• YOUR OBJECTIVE
Reproduce the following entries exactly, leaving nothing out.

• PROVIDED ENTRIES

========================================

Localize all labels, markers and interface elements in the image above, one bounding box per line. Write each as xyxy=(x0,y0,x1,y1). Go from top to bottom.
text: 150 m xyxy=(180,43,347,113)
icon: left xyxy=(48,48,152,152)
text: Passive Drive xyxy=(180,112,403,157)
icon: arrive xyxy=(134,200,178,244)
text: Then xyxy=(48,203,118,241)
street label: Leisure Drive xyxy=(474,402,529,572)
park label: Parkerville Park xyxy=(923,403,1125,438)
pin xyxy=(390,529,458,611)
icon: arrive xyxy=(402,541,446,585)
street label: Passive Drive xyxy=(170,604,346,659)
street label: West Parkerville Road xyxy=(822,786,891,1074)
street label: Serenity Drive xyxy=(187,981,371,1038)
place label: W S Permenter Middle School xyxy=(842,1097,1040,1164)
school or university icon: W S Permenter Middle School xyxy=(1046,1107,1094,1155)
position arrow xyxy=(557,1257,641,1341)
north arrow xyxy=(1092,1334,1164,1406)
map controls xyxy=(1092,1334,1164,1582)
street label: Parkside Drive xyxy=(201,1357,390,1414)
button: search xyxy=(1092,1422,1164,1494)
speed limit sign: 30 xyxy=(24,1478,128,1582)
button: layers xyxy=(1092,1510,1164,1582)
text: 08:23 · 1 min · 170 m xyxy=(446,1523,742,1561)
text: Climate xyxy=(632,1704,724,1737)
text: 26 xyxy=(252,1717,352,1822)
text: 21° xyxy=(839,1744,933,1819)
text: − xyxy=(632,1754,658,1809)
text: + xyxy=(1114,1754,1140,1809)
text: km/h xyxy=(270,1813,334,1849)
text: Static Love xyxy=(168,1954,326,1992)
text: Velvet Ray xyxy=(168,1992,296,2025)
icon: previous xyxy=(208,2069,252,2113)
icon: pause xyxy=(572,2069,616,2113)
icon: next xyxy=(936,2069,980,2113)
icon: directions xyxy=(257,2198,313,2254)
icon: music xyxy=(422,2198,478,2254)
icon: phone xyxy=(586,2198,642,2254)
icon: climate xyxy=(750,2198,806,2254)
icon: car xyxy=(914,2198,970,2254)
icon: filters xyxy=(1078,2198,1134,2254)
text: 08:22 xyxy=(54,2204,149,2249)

========================================

• YOUR SOLUTION
Localize all labels, markers and interface elements in the image above, one bounding box per line. Write each as xyxy=(x0,y0,x1,y1). Go from top to bottom.
text: 150 m xyxy=(180,43,347,113)
icon: left xyxy=(48,48,152,152)
text: Passive Drive xyxy=(180,112,403,157)
icon: arrive xyxy=(134,200,178,244)
text: Then xyxy=(48,203,118,241)
street label: Leisure Drive xyxy=(474,402,529,572)
park label: Parkerville Park xyxy=(923,403,1125,438)
pin xyxy=(390,529,458,611)
icon: arrive xyxy=(402,541,446,585)
street label: Passive Drive xyxy=(170,604,346,659)
street label: West Parkerville Road xyxy=(822,786,891,1074)
street label: Serenity Drive xyxy=(187,981,371,1038)
place label: W S Permenter Middle School xyxy=(842,1097,1040,1164)
school or university icon: W S Permenter Middle School xyxy=(1046,1107,1094,1155)
position arrow xyxy=(557,1257,641,1341)
north arrow xyxy=(1092,1334,1164,1406)
map controls xyxy=(1092,1334,1164,1582)
street label: Parkside Drive xyxy=(201,1357,390,1414)
button: search xyxy=(1092,1422,1164,1494)
speed limit sign: 30 xyxy=(24,1478,128,1582)
button: layers xyxy=(1092,1510,1164,1582)
text: 08:23 · 1 min · 170 m xyxy=(446,1523,742,1561)
text: Climate xyxy=(632,1704,724,1737)
text: 26 xyxy=(252,1717,352,1822)
text: 21° xyxy=(839,1744,933,1819)
text: − xyxy=(632,1754,658,1809)
text: + xyxy=(1114,1754,1140,1809)
text: km/h xyxy=(270,1813,334,1849)
text: Static Love xyxy=(168,1954,326,1992)
text: Velvet Ray xyxy=(168,1992,296,2025)
icon: previous xyxy=(208,2069,252,2113)
icon: pause xyxy=(572,2069,616,2113)
icon: next xyxy=(936,2069,980,2113)
icon: directions xyxy=(257,2198,313,2254)
icon: music xyxy=(422,2198,478,2254)
icon: phone xyxy=(586,2198,642,2254)
icon: climate xyxy=(750,2198,806,2254)
icon: car xyxy=(914,2198,970,2254)
icon: filters xyxy=(1078,2198,1134,2254)
text: 08:22 xyxy=(54,2204,149,2249)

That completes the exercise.